- Canaccord Genuity's Camilo Lyon upgrades Nike's rating to buy from neutral and says shareholders can expect 15 percent upside over the next year.
- While shares originally slid in the wake of the controversial ad campaign's release, online sales jumped, and the stock has recouped its losses.
One Wall Street analyst is calling Nike's controversial advertising campaign featuring former San Francisco 49ers quarterback Colin Kaepernick "a stroke of genius" and upgraded the company's stock to a buy rating Tuesday.
"We believe Nike's new 'Just Do It' ad campaign with Colin Kaepernick was a stroke of genius," Canaccord Genuity's Camilo Lyon wrote to clients. "This premeditated move was another subtle but significant sign of Nike's strength and confidence in its position in the marketplace, one that likely does more good than harm."
"It was courageous in that Nike took a stand in support of a social issue where few (if any) companies have of late," the analyst added. "It spoke to Nike's core consumers in a very Nike-esque provocative way that shows it understands them and the issues that matter to them."
Shares rallied 1.1 percent Tuesday following the Canaccord note.
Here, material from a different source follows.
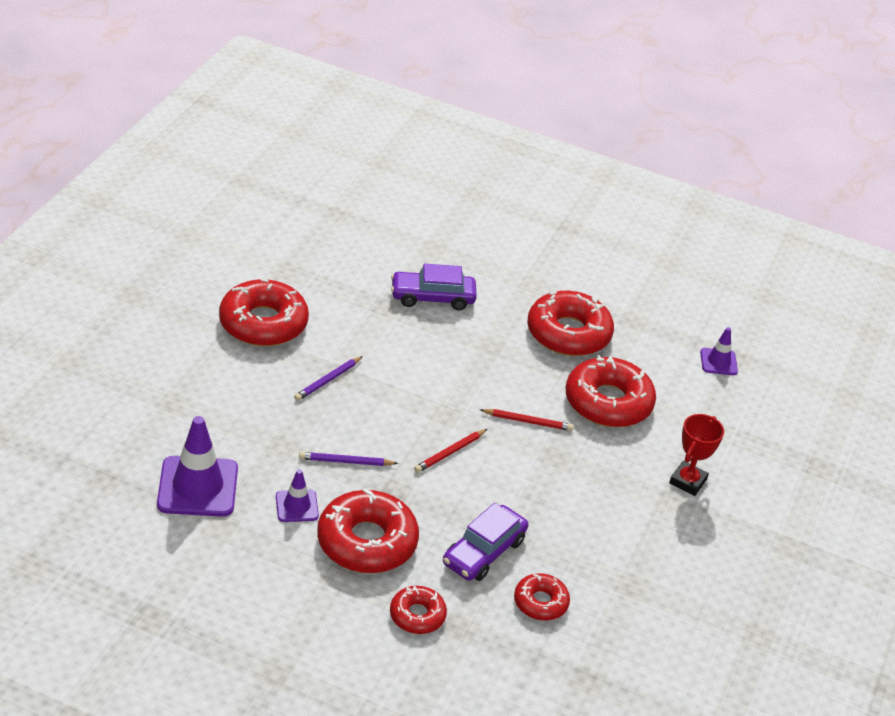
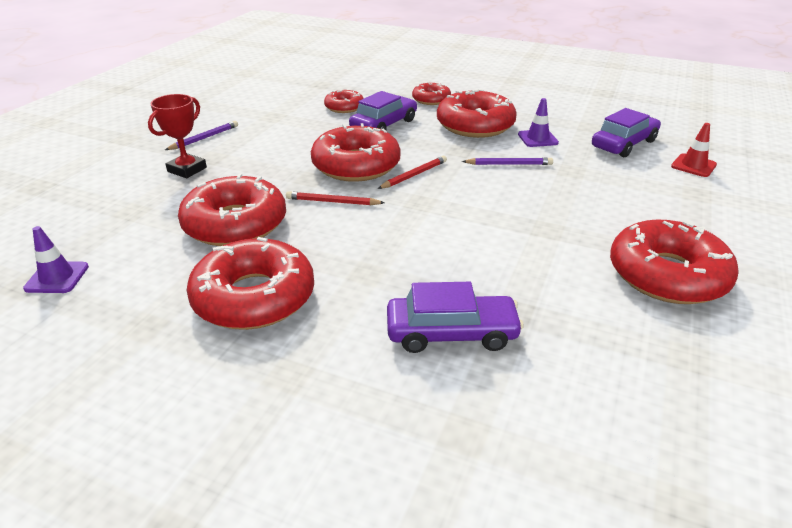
camera: 175 degrees left, 5 degrees down
purple traffic cone [157,416,238,517] -> purple car [592,108,661,157]
purple pencil [294,356,363,401] -> purple pencil moved to [165,121,238,150]
none -> red donut [311,123,401,182]
none -> red traffic cone [671,123,717,177]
The analyst raised his price forecast for the stock as well, telling clients that shares could rally to $95 in just 12 months. The new target implies 15 percent upside from Monday's close.
The campaign, released last Tuesday to commemorate the 30th anniversary of Nike's "Just Do it" slogan, drew a deluge of criticism and support from shoppers.
Kaepernick became one of the most polarizing figures in the sports world after he took a leading role in player protests, kneeling during the national anthem to call attention to racial injustice and social inequality.
He has gone unsigned by any NFL team since March 2017.
While Nike shares initially dropped 3 percent after the release of the ad campaign, Nike's online sales jumped. Between Sunday and Wednesday of Labor Day weekend, product orders rose 27 percent, according to Edison Trends, a digital-commerce researcher. In the same period last year, product orders fell 2 percent.
Nike shares have since recouped all their losses.
Highlighting Nike's new product pipeline as a primary reason for the upgrade, Lyon said stakeholders should expect a reversal of fortune after an underwhelming two years.
"Since last year's announcement of its new 'Triple Double' strategy, Nike has most notably accelerated its product engine as evidenced by a flurry of new innovation," Lyon wrote. "It also has increased its focus on the consumer experience via its SNKRS app, NikePlus membership, and other in store/ online consumer-centric initiatives."
"These elements, underpinned by Nike's transformation to an experientially driven company, combine to form catalysts to sustaining mid-teens earnings per share growth for the next three years, an outlook that is increasingly visible and reflective of F2021 earnings power approaching $4.00."
— CNBC's Lauren Hirsch contributed reporting.